**SOURCE PASSAGE:**
#####
Extension on Trade Through

By Gregory Bresiger

The SEC now says those hoping for relief from the trade through provisions of the Intermarket Trading System (ITS) will have a nine month extension of the exemption for exchange traded funds. The exemption had been slated to end last month.

Executives at electronic trading firms hailed the decision.

"This is an important step. It shows that the commission is starting to recognize the increasing importance of electronic trading," said Andrew Goldman, executive vice president for Island/Instinet and the firm's key Washington lobbyist.

The de minimis exemption - de minimis is a Latin term meaning small - allows ETFs to escape the trade through provisions provided they are "within three cents away from the best bid and offer quoted in the CQS [Consolidated Quote System]."

"The three cent de minimis exemption allows ITS participants and their members to execute transactions, through automated execution and otherwise, without attempting to access the quotes of other participants when the expected price improvement would not be significant," according to the SEC order.

The exemption, which permits trade throughs in the Nasdaq 100 Index ETF (QQQ), the Dow Jones Industrial Average and the S&P 500 Index funds, had been slated to expire on June 4. It is now extended to March 4, 2004, according to the SEC order.
#####
**LISTED ENTRIES:**
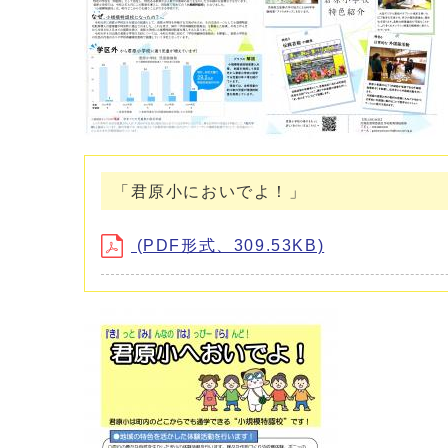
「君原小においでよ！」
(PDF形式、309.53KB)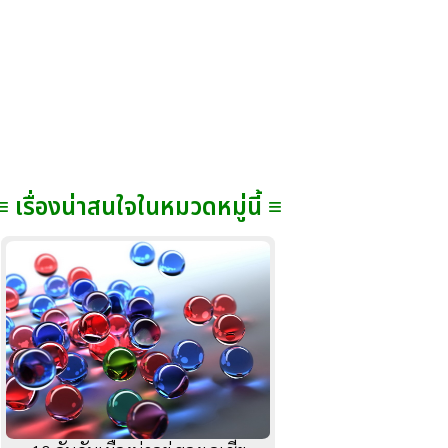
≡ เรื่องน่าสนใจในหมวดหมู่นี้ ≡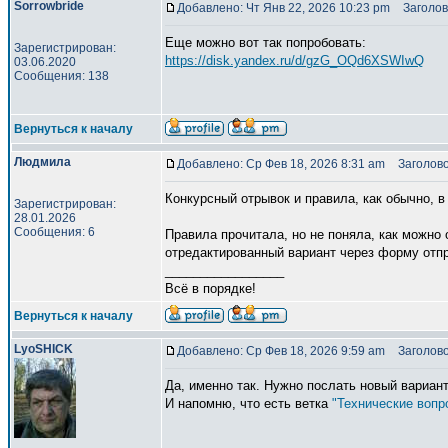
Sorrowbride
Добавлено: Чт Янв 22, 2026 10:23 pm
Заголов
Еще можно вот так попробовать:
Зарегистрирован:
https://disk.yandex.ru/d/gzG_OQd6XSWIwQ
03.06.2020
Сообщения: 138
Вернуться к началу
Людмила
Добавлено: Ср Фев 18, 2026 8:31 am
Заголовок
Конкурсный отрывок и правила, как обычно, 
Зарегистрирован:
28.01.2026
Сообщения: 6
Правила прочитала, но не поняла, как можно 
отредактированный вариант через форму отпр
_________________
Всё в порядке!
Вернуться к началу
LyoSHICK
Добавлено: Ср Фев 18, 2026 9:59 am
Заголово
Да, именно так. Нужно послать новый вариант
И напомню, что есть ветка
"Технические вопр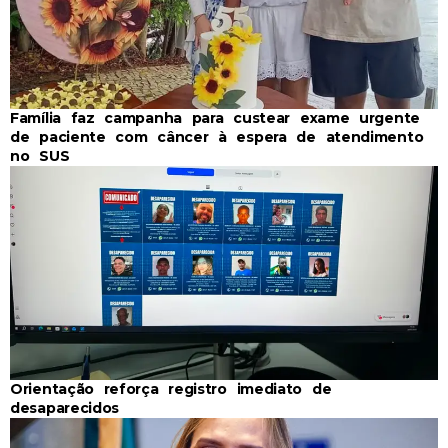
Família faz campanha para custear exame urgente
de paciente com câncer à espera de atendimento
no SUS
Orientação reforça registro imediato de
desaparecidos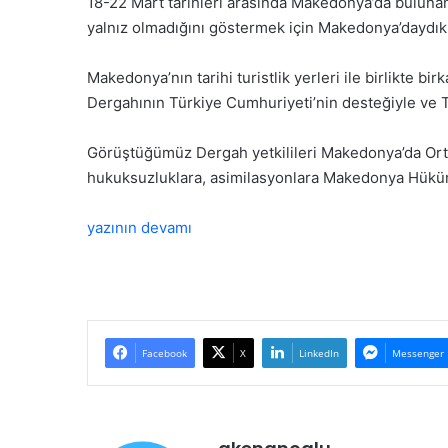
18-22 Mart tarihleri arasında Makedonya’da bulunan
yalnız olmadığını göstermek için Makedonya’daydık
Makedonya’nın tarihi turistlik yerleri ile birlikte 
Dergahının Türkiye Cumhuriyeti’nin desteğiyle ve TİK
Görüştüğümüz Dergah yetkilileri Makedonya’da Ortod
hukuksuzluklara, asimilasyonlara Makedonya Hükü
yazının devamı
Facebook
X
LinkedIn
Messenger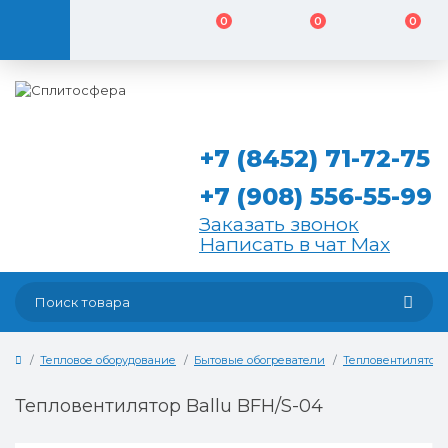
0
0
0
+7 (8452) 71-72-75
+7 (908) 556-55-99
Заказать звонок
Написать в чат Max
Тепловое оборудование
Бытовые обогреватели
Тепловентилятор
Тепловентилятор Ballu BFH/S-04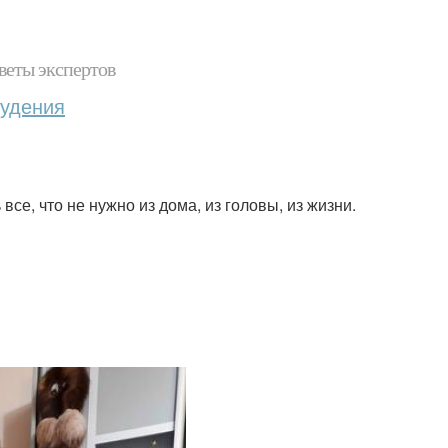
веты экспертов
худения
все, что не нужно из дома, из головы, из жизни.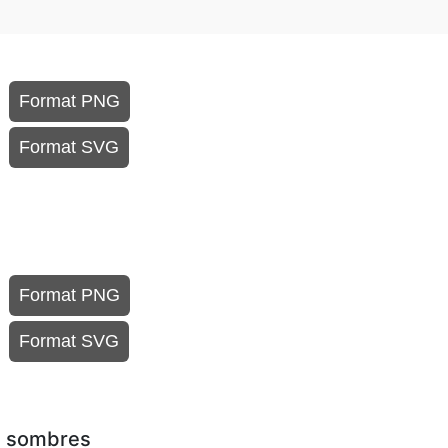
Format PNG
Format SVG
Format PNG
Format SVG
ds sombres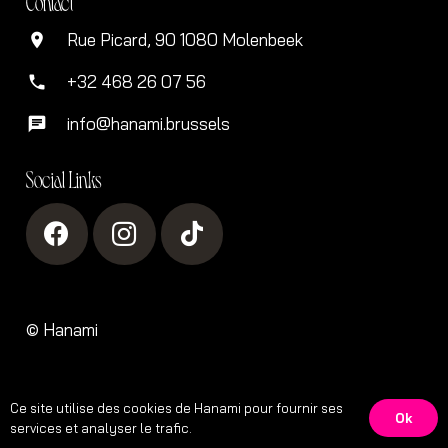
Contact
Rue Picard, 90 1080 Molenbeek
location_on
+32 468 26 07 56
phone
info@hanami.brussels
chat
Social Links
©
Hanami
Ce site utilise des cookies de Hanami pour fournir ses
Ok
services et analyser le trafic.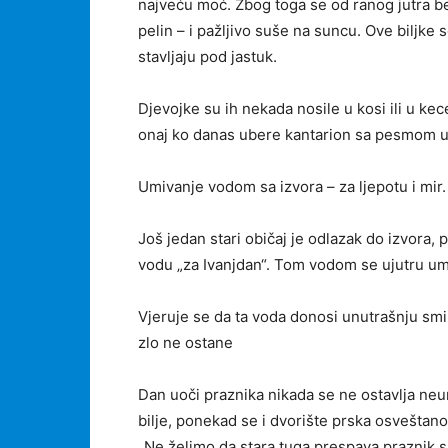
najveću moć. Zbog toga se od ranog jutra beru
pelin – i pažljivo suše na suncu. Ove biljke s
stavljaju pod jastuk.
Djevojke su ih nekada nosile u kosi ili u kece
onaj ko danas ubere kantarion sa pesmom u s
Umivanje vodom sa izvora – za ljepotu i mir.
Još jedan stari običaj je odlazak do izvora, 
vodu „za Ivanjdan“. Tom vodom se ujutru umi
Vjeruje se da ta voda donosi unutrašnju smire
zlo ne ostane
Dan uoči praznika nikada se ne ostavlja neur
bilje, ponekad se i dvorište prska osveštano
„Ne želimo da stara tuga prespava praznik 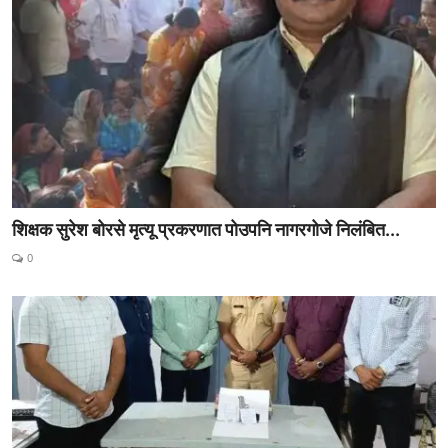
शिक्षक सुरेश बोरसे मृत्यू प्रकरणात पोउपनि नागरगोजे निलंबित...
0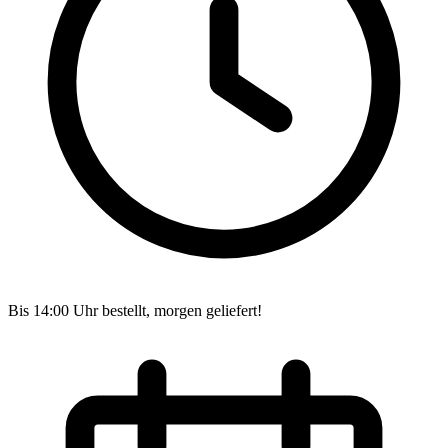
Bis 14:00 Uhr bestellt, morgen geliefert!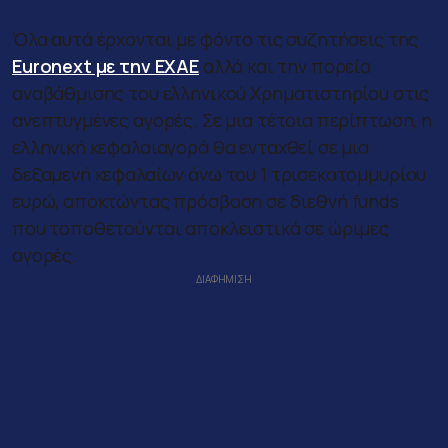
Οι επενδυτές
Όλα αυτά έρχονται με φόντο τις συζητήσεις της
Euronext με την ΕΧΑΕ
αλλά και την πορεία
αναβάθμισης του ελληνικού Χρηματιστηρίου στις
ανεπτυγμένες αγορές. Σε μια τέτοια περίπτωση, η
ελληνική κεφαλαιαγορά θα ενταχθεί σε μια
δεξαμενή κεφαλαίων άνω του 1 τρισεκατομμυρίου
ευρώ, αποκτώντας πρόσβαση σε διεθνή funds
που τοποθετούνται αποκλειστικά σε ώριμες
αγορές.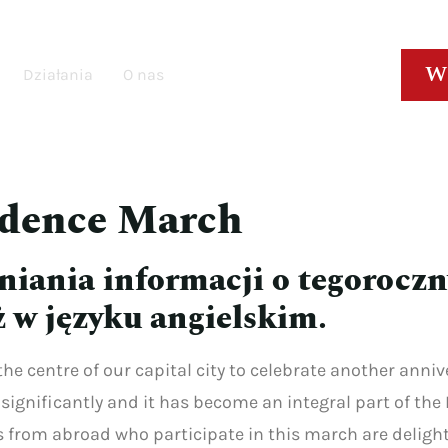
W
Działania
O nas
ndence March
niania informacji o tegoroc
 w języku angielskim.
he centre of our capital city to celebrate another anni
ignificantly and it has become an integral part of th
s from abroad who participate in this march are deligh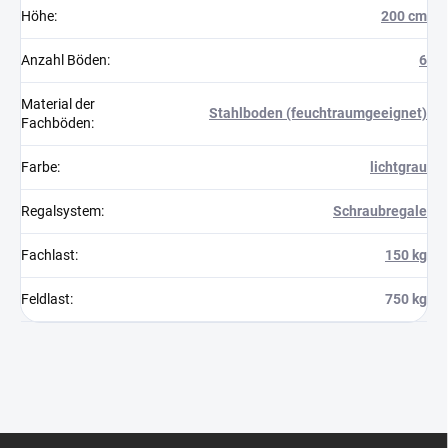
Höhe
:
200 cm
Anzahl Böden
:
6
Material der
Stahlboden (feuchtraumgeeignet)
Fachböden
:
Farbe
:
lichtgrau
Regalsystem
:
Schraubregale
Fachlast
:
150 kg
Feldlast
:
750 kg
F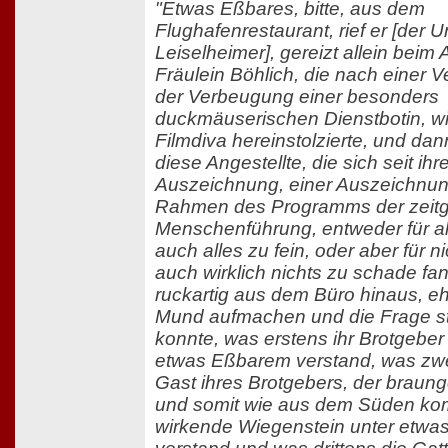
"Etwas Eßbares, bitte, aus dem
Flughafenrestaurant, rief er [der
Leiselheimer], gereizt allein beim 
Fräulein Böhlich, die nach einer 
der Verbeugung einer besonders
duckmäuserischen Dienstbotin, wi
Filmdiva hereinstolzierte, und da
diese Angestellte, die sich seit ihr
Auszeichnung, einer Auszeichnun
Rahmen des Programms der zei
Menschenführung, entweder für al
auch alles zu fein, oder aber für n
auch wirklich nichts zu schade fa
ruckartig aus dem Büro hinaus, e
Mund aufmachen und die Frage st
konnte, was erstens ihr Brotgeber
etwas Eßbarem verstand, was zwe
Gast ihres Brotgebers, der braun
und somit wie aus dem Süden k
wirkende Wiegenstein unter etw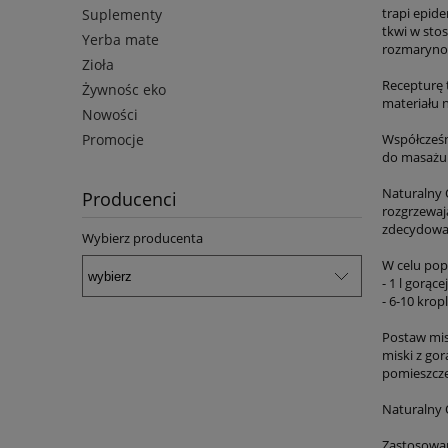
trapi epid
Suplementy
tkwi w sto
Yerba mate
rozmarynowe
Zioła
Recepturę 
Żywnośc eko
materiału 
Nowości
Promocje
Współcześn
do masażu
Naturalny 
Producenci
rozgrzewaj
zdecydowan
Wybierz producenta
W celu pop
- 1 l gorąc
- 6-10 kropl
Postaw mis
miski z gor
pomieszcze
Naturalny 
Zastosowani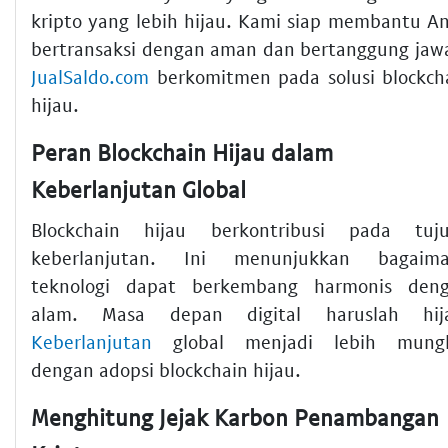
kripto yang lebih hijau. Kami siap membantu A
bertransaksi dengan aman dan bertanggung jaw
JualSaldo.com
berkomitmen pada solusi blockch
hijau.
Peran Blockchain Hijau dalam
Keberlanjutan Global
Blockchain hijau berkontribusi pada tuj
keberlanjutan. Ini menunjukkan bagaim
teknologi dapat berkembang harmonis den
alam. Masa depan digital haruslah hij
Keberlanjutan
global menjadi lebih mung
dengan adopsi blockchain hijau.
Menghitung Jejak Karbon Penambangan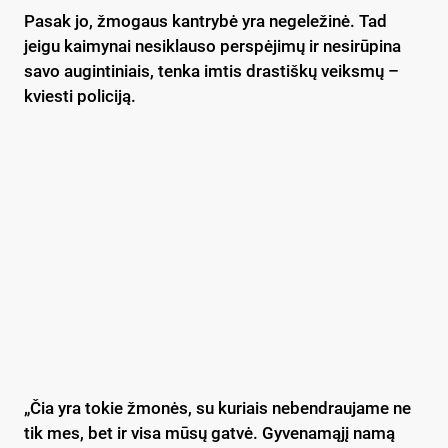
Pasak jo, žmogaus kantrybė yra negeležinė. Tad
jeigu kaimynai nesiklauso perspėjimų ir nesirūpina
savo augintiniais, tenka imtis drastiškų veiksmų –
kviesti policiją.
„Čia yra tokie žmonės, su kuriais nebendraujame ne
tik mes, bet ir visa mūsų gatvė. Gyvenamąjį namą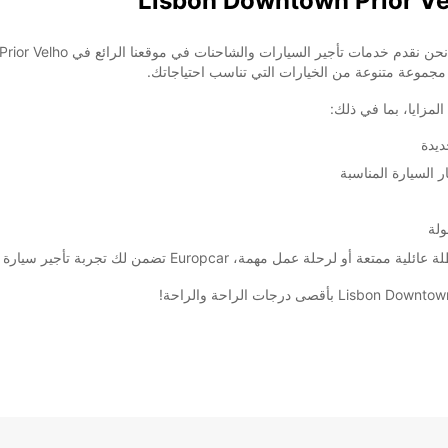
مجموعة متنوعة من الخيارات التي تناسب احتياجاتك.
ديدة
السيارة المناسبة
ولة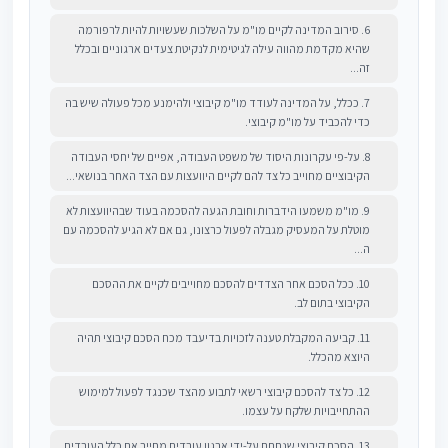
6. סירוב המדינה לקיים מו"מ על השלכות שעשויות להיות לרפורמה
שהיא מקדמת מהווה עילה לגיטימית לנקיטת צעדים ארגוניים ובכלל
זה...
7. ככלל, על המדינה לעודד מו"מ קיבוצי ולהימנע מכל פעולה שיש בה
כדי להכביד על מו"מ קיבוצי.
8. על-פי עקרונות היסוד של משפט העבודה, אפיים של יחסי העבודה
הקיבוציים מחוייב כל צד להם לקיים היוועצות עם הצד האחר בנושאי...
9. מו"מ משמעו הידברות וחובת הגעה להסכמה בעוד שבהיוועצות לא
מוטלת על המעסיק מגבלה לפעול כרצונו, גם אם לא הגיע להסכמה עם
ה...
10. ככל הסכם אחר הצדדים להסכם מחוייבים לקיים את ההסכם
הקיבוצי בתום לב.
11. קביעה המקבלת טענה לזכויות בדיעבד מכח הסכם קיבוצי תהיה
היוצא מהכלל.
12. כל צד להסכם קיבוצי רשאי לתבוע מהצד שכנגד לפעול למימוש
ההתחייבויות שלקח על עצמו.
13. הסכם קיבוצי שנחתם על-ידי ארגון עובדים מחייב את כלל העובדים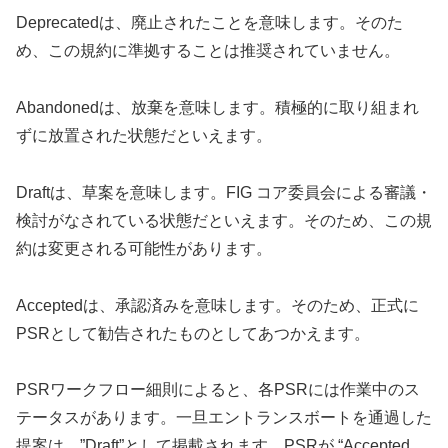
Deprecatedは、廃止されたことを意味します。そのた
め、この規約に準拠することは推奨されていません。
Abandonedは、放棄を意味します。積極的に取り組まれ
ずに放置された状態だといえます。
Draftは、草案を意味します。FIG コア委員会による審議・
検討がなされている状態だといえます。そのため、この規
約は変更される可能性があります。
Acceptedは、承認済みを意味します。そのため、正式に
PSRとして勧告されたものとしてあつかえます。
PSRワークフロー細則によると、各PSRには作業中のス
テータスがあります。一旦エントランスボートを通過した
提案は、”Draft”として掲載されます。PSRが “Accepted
#####
Can you repeat the trade-through article from "The SEC now" up to and including "end last month.", switching "nine month" to "twelve month"? Rely only on the trade-through article, not on the listing.

The SEC now says those hoping for relief from the trade through provisions of the Intermarket Trading System (ITS) will have a twelve month extension of the exemption for exchange traded funds. The exemption had been slated to end last month.